Когда Анатолий Алексеевич и Варя подъехали к пожарищу, солнце еще извивалось в плотных сетях облаков. Тени кишели в ногах любопытными быстрыми ящерицами, да висели мутными сгустками в самых непролазных кустах. По пожарищу скакали языки пламени, оно дымилось и чернело среди присыпанных снежной крупой листьев жирным блестящим пятном.

Варя подошла совсем близко – туда, где падающий снег таял на разогретой земле и собирался потными лужицами на вляпанных в грязь листочках, как на ладонях. Встала лицом к теплу и наслажденно вертелась на каблуках, втаптывая листья от глаз подальше. Они побирались – у нее не было той милостыни. Ей не удержать отчетливо мелькнувшее им на пожаре горячее лето. Не сохранить тепло грязных лужиц. Сколько бы листья ни тянули их, ни умоляли. Попрошайки!

Насладившись унижениями листьев и собственной беспощадностью, Варя наконец-то удостоила Анатолия Алексеевича:

– Зачем ты привел меня сюда, папочка? Знаешь, от чего оторвал, чего лишил? Кого я ждала?..
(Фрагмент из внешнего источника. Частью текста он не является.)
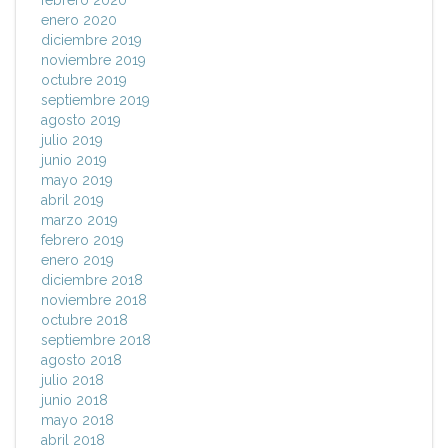
febrero 2020
enero 2020
diciembre 2019
noviembre 2019
octubre 2019
septiembre 2019
agosto 2019
julio 2019
junio 2019
mayo 2019
abril 2019
marzo 2019
febrero 2019
enero 2019
diciembre 2018
noviembre 2018
octubre 2018
septiembre 2018
agosto 2018
julio 2018
junio 2018
mayo 2018
abril 2018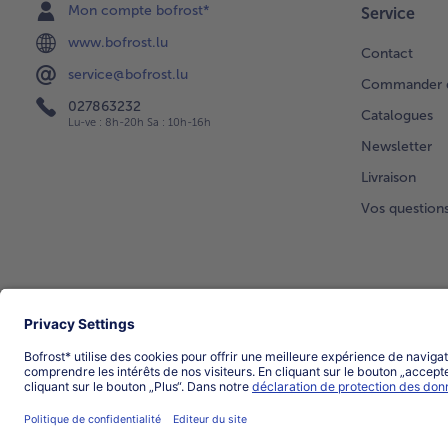
Mon compte bofrost*
Service
www.bofrost.lu
Contact
service@bofrost.lu
Commander di
027863232
Catalogues
Lu-ve : 8h-20h Sa : 10h-16h
Newsletter
Livraison
Vos question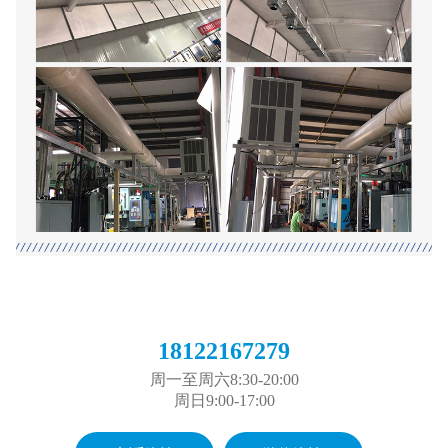
18122167279
周一至周六8:30-20:00
周日9:00-17:00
Анатолий Алексеевич, который до этого нерешительно топтался и крутился за Вариной спиной, посмел выступить вперед. Ожидая ее вопросов, он подолгу засматривался в небо, на верхушки деревьев. Пытался определить – скоро ли ждать ночь? В бешеных гонках на автомобилях, в переодеваниях, в бессоннице и тоске Анатолий Алексеевич потерял счет времени... нет, счет времени мог вести по часам – он утратил привычку времени и не знал уже, что означают пять часов после полудня: утро, вечер, ночь – взойдет ли солнце, просочится ли луна, или обвалятся сумерки. Сейчас Анатолий Алексеевич боялся сумерек, боялся обострения чувств, которое они принесут, и неизбежной тогда Вариной истерики. А быстрый ход времени не оставлял этому места – еще до сумерек он должен накрыть и запутать Варю сетями своих доказательств, иначе все выгорит дотла, под наступлением неизбежного вечером неистовства.
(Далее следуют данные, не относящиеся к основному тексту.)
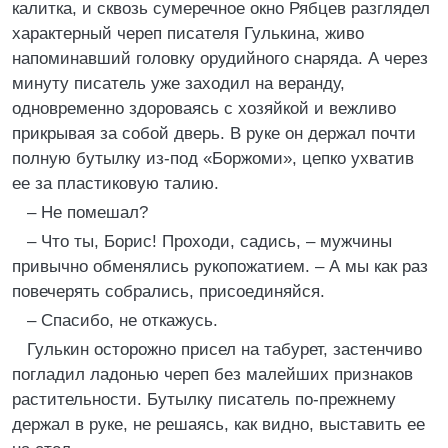
калитка, и сквозь сумеречное окно Рябцев разглядел
характерный череп писателя Гулькина, живо
напоминавший головку орудийного снаряда. А через
минуту писатель уже заходил на веранду,
одновременно здороваясь с хозяйкой и вежливо
прикрывая за собой дверь. В руке он держал почти
полную бутылку из-под «Боржоми», цепко ухватив
ее за пластиковую талию.
– Не помешал?
– Что ты, Борис! Проходи, садись, – мужчины
привычно обменялись рукопожатием. – А мы как раз
повечерять собрались, присоединяйся.
– Спасибо, не откажусь.
Гулькин осторожно присел на табурет, застенчиво
погладил ладонью череп без малейших признаков
растительности. Бутылку писатель по-прежнему
держал в руке, не решаясь, как видно, выставить ее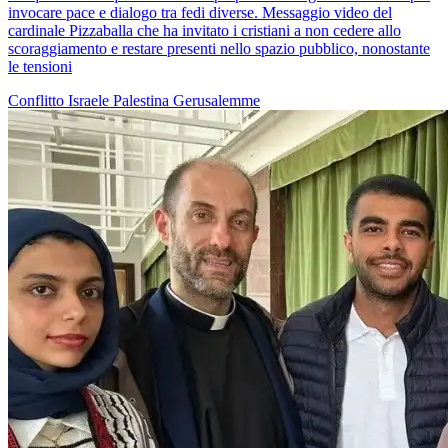
invocare pace e dialogo tra fedi diverse. Messaggio video del
cardinale Pizzaballa che ha invitato i cristiani a non cedere allo
scoraggiamento e restare presenti nello spazio pubblico, nonostante
le tensioni
Conflitto Israele Palestina
Gerusalemme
А сгущающиеся в ветках деревьев клубки мрачных цветов и подернувшееся серой мутью небо подсказывали ему, что солнце безжалостно к путанице в душе, что оно стыдливо, украдкой – но катится по верхней кромке облаков за горизонт. Анатолий Алексеевич поспешил придвинуться к Вареньке и обнял ее за плечи:

– Знаю, Варя. Я поступил так жестоко только из жалости. Тебе достался один лишь образ любви. Я не мог покинуть тебя в том убогом мирке, в той бедности. Должна же ты хоть какое-то получить наследство!.. Я хочу подарить тебе: вот такая бывает любовь, – он медленно повел ладонью к пожарищу, словно открывая занавеску, – и вот такая...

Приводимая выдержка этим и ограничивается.